8 GB Flash drive formatted at 3.7 GB

Tim ignored_mailbox at yahoo.com.au
Tue Dec 22 01:47:42 UTC 2009


On Mon, 2009-12-21 at 23:26 +0100, Björn Persson wrote:
> File permissions are rarely useful on a removable disk that anyone can
> plug into their own computer where they are root. One exception is if
> you use it for backups, in which case ext3 on the removable disk
> preserves the permissions although it can't enforce them.

Keeping ownership, permissions, and contexts, is useful for simple
back-ups.  And avoids the usual problem with FAT stored files, where
everything becomes executable.  Keeping ownership is also useful to
protect against accidents when a removeable drive is moved around boxes,
and several users use it.  Sure, root can mangle anything, but it makes
it harder for the wrong user to stuff up the wrong personal files.

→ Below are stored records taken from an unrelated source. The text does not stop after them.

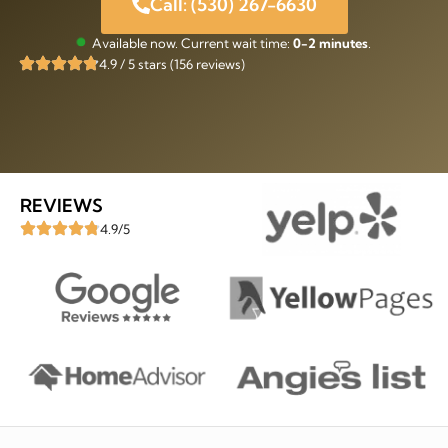
Call: (530) 267-6630
Available now. Current wait time:
0-2 minutes
.
4.9 / 5 stars (156 reviews)
REVIEWS
4.9/5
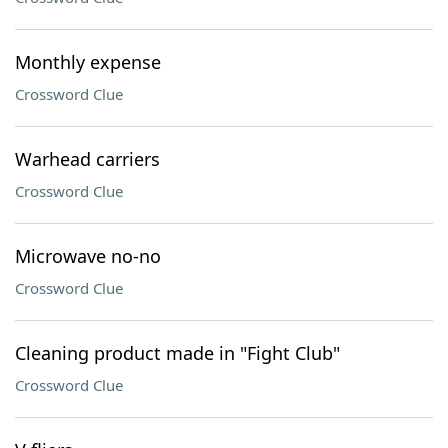
Monthly expense
Crossword Clue
Warhead carriers
Crossword Clue
Microwave no-no
Crossword Clue
Cleaning product made in "Fight Club"
Crossword Clue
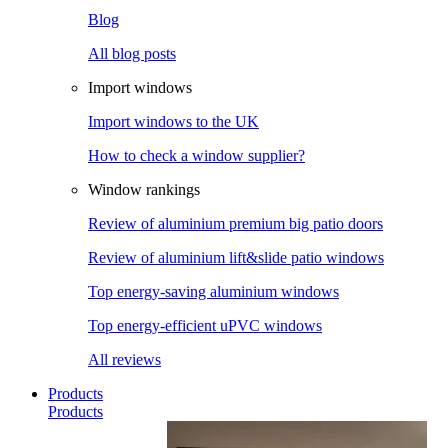
Blog
All blog posts
Import windows
Import windows to the UK
How to check a window supplier?
Window rankings
Review of aluminium premium big patio doors
Review of aluminium lift&slide patio windows
Top energy-saving aluminium windows
Top energy-efficient uPVC windows
All reviews
Products
Products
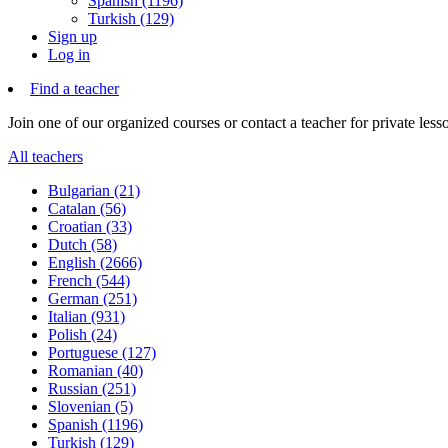
Spanish (1196)
Turkish (129)
Sign up
Log in
Find a teacher
Join one of our organized courses or contact a teacher for private less
All teachers
Bulgarian (21)
Catalan (56)
Croatian (33)
Dutch (58)
English (2666)
French (544)
German (251)
Italian (931)
Polish (24)
Portuguese (127)
Romanian (40)
Russian (251)
Slovenian (5)
Spanish (1196)
Turkish (129)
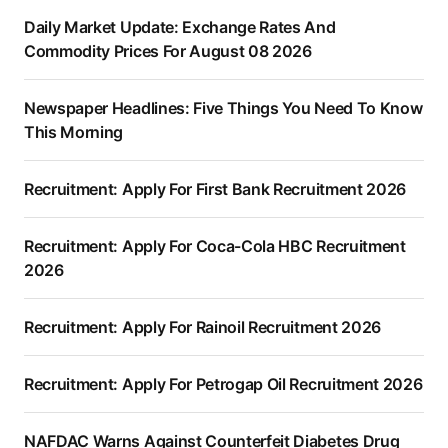
Daily Market Update: Exchange Rates And
Commodity Prices For August 08 2026
Newspaper Headlines: Five Things You Need To Know
This Morning
Recruitment: Apply For First Bank Recruitment 2026
Recruitment: Apply For Coca-Cola HBC Recruitment
2026
Recruitment: Apply For Rainoil Recruitment 2026
Recruitment: Apply For Petrogap Oil Recruitment 2026
NAFDAC Warns Against Counterfeit Diabetes Drug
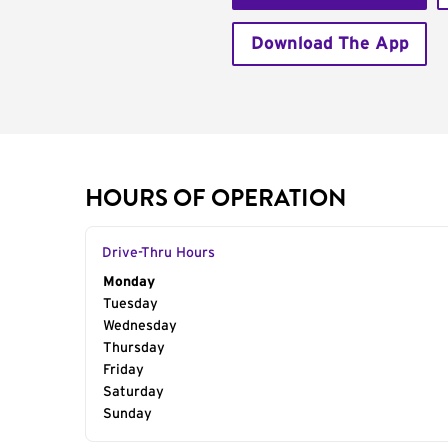
Download The App
HOURS OF OPERATION
Drive-Thru Hours
Day of the Week
Monday
Hours
Tuesday
Wednesday
Thursday
Friday
Saturday
Sunday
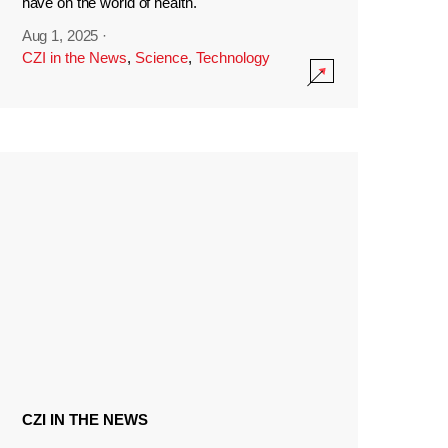
have on the world of health.
Aug 1, 2025
·
CZI in the News
,
Science
,
Technology
CZI IN THE NEWS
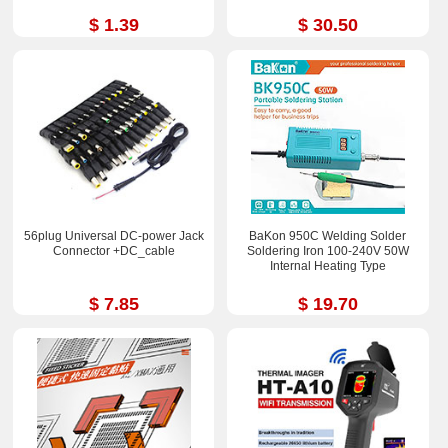
$ 1.39
$ 30.50
56plug Universal DC-power Jack
BaKon 950C Welding Solder
Connector +DC_cable
Soldering Iron 100-240V 50W
Internal Heating Type
$ 7.85
$ 19.70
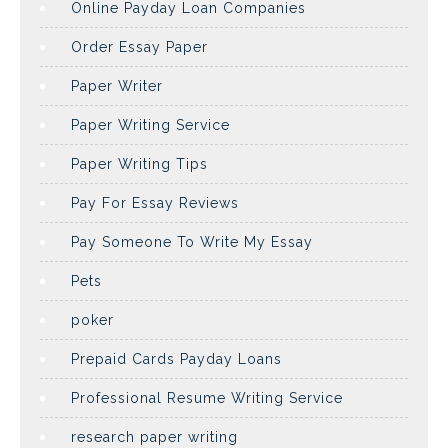
Online Payday Loan Companies
Order Essay Paper
Paper Writer
Paper Writing Service
Paper Writing Tips
Pay For Essay Reviews
Pay Someone To Write My Essay
Pets
poker
Prepaid Cards Payday Loans
Professional Resume Writing Service
research paper writing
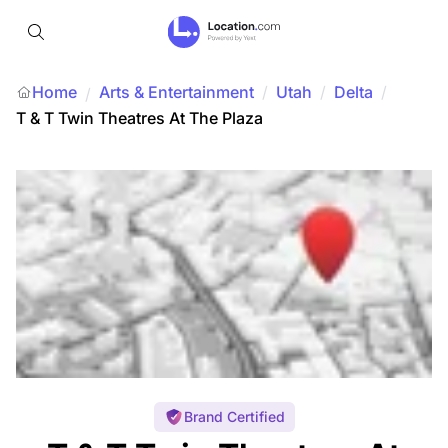
Home
Arts & Entertainment
/
Utah
/
Delta
/
/
T & T Twin Theatres At The Plaza
Brand Certified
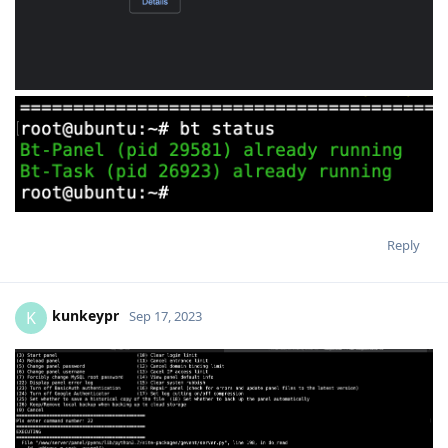
Reply
kunkeypr
K
Sep 17, 2023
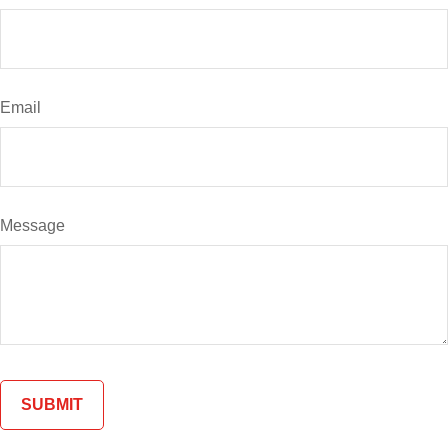
Email
Message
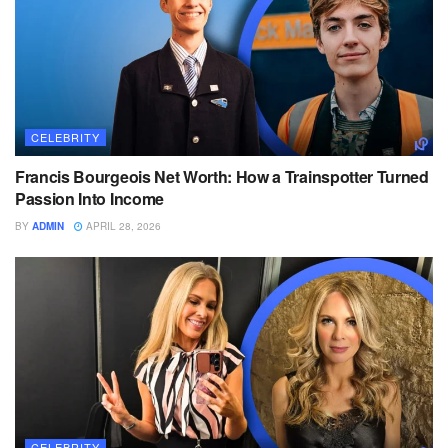
CELEBRITY
Francis Bourgeois Net Worth: How a Trainspotter Turned
Passion Into Income
BY
ADMIN
APRIL 28, 2026
CELEBRITY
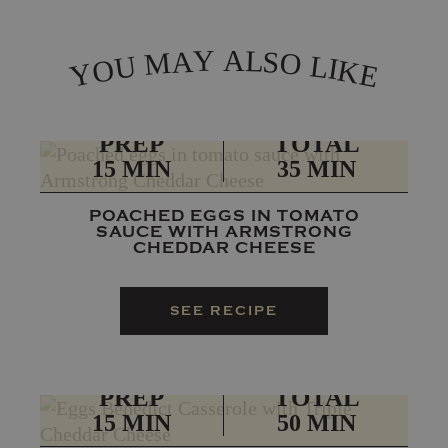
L
Y
A
A
S
M
O
L
U
I
O
K
Y
E
PREP
TOTAL
15 MIN
35 MIN
POACHED EGGS IN TOMATO
SAUCE WITH ARMSTRONG
CHEDDAR CHEESE
SEE RECIPE
PREP
TOTAL
15 MIN
50 MIN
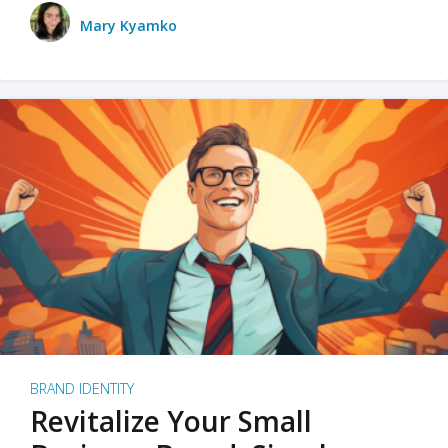
Mary Kyamko
BRAND IDENTITY
Revitalize Your Small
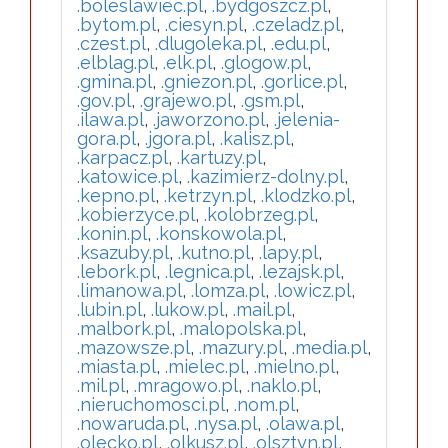
.boleslawiec.pl
,
.bydgoszcz.pl
,
.bytom.pl
,
.ciesyn.pl
,
.czeladz.pl
,
.czest.pl
,
.dlugoleka.pl
,
.edu.pl
,
.elblag.pl
,
.elk.pl
,
.glogow.pl
,
.gmina.pl
,
.gniezon.pl
,
.gorlice.pl
,
.gov.pl
,
.grajewo.pl
,
.gsm.pl
,
.ilawa.pl
,
.jaworzono.pl
,
.jelenia-
gora.pl
,
.jgora.pl
,
.kalisz.pl
,
.karpacz.pl
,
.kartuzy.pl
,
.katowice.pl
,
.kazimierz-dolny.pl
,
.kepno.pl
,
.ketrzyn.pl
,
.klodzko.pl
,
.kobierzyce.pl
,
.kolobrzeg.pl
,
.konin.pl
,
.konskowola.pl
,
.ksazuby.pl
,
.kutno.pl
,
.lapy.pl
,
.lebork.pl
,
.legnica.pl
,
.lezajsk.pl
,
.limanowa.pl
,
.lomza.pl
,
.lowicz.pl
,
.lubin.pl
,
.lukow.pl
,
.mail.pl
,
.malbork.pl
,
.malopolska.pl
,
.mazowsze.pl
,
.mazury.pl
,
.media.pl
,
.miasta.pl
,
.mielec.pl
,
.mielno.pl
,
.mil.pl
,
.mragowo.pl
,
.naklo.pl
,
.nieruchomosci.pl
,
.nom.pl
,
.nowaruda.pl
,
.nysa.pl
,
.olawa.pl
,
.olecko.pl
,
.olkusz.pl
,
.olsztyn.pl
,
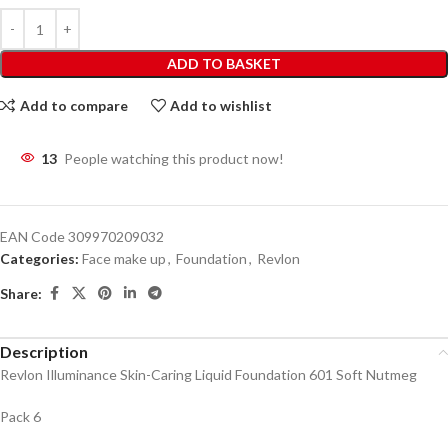
ADD TO BASKET
Add to compare
Add to wishlist
13
People watching this product now!
EAN Code
309970209032
Categories:
Face make up
,
Foundation
,
Revlon
Share:
Description
Revlon Illuminance Skin-Caring Liquid Foundation 601 Soft Nutmeg
Pack 6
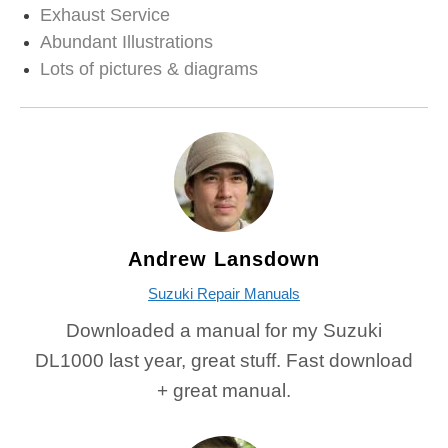
Exhaust Service
Abundant Illustrations
Lots of pictures & diagrams
Andrew Lansdown
Suzuki Repair Manuals
Downloaded a manual for my Suzuki
DL1000 last year, great stuff. Fast download
+ great manual.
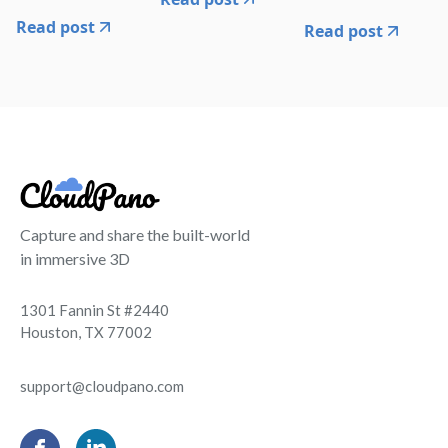
Read post
Read post
Capture and share the built-world
in immersive 3D
1301 Fannin St #2440
Houston, TX 77002
support@cloudpano.com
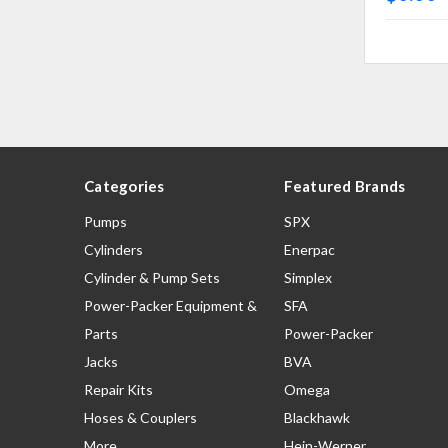
Categories
Featured Brands
Pumps
SPX
Cylinders
Enerpac
Cylinder & Pump Sets
Simplex
Power-Packer Equipment &
SFA
Parts
Power-Packer
Jacks
BVA
Repair Kits
Omega
Hoses & Couplers
Blackhawk
More
Hein-Werner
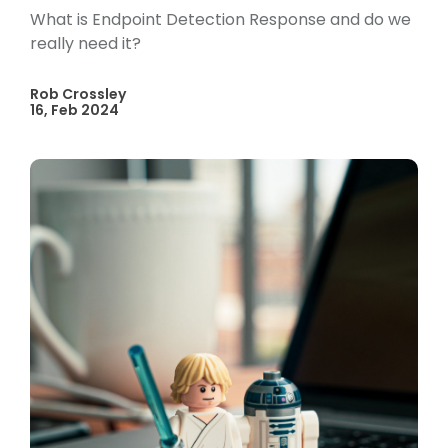
What is Endpoint Detection Response and do we
really need it?
Rob Crossley
16, Feb 2024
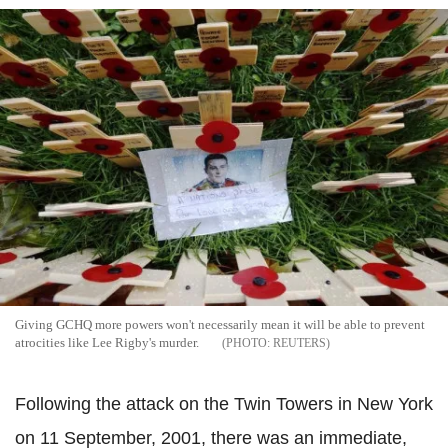
Giving GCHQ more powers won't necessarily mean it will be able to prevent
atrocities like Lee Rigby's murder.
REUTERS
Following the attack on the Twin Towers in New York
on 11 September, 2001, there was an immediate,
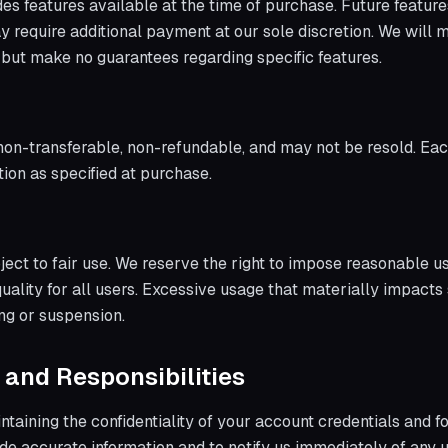
des features available at the time of purchase. Future featur
 require additional payment at our sole discretion. We will m
 but make no guarantees regarding specific features.
non-transferable, non-refundable, and may not be resold. Each
ion as specified at purchase.
ject to fair use. We reserve the right to impose reasonable u
uality for all users. Excessive usage that materially impac
ing or suspension.
 and Responsibilities
taining the confidentiality of your account credentials and fo
ide accurate information and to notify us immediately of any 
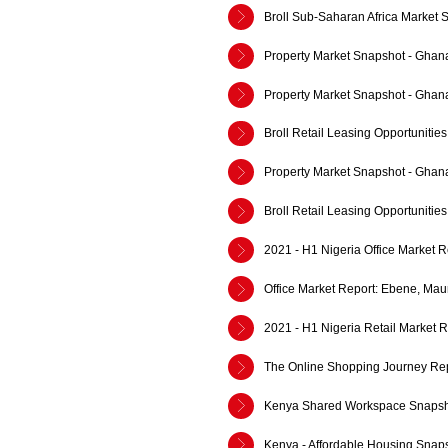
Broll Sub-Saharan Africa Market 
Property Market Snapshot - Ghan
Property Market Snapshot - Ghan
Broll Retail Leasing Opportuniti
Property Market Snapshot - Ghan
Broll Retail Leasing Opportuniti
2021 - H1 Nigeria Office Market R
Office Market Report: Ebene, Mau
2021 - H1 Nigeria Retail Market R
The Online Shopping Journey Rep
Kenya Shared Workspace Snapsh
Kenya - Affordable Housing Snap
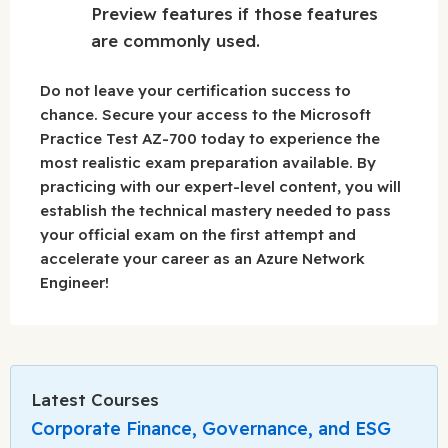
Preview features if those features
are commonly used.
Do not leave your certification success to
chance. Secure your access to the Microsoft
Practice Test AZ-700 today to experience the
most realistic exam preparation available. By
practicing with our expert-level content, you will
establish the technical mastery needed to pass
your official exam on the first attempt and
accelerate your career as an Azure Network
Engineer!
Latest Courses
Corporate Finance, Governance, and ESG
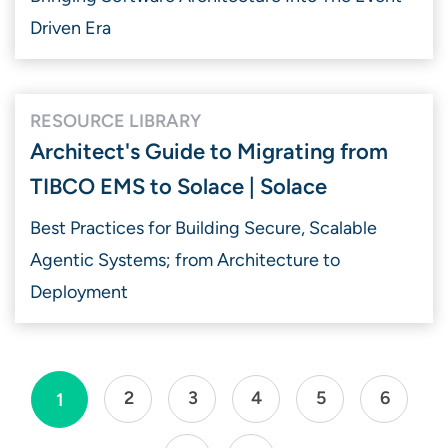
Driven Era
RESOURCE LIBRARY
Architect's Guide to Migrating from
TIBCO EMS to Solace | Solace
Best Practices for Building Secure, Scalable
Agentic Systems; from Architecture to
Deployment
2
3
4
5
6
1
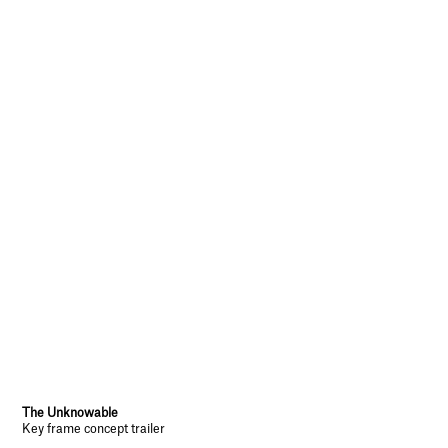
The Unknowable
Key frame concept trailer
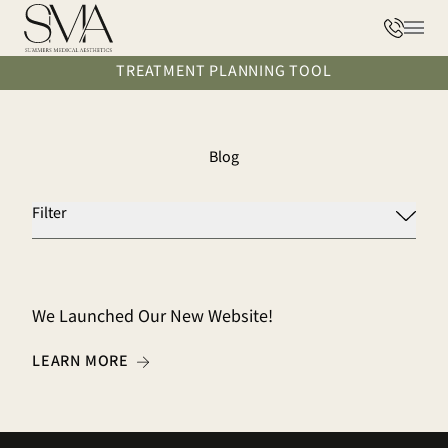
Phone
Main
TREATMENT PLANNING TOOL
Blog
Filter
We Launched Our New Website!
ABOUT WE LAUNCHED OUR NEW WEBSITE!
LEARN MORE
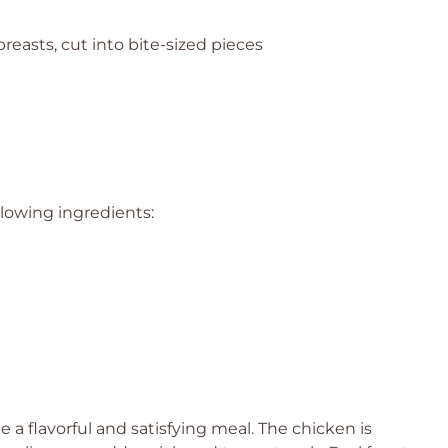
reasts, cut into bite-sized pieces
llowing ingredients:
a flavorful and satisfying meal. The chicken is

Simple FAT storage losing ownership is useful for transferring file from
box to box, where user "tim" has different UIDs from one box to the
next.  That's a situation I try to avoid, but other people repeatedly
get snagged on, as they recreate users on a new box, but in a different
order.

-- 
[tim at localhost ~]$ uname -r
2.6.27.25-78.2.56.fc9.i686

Don't send private replies to my address, the mailbox is ignored.  I
read messages from the public lists.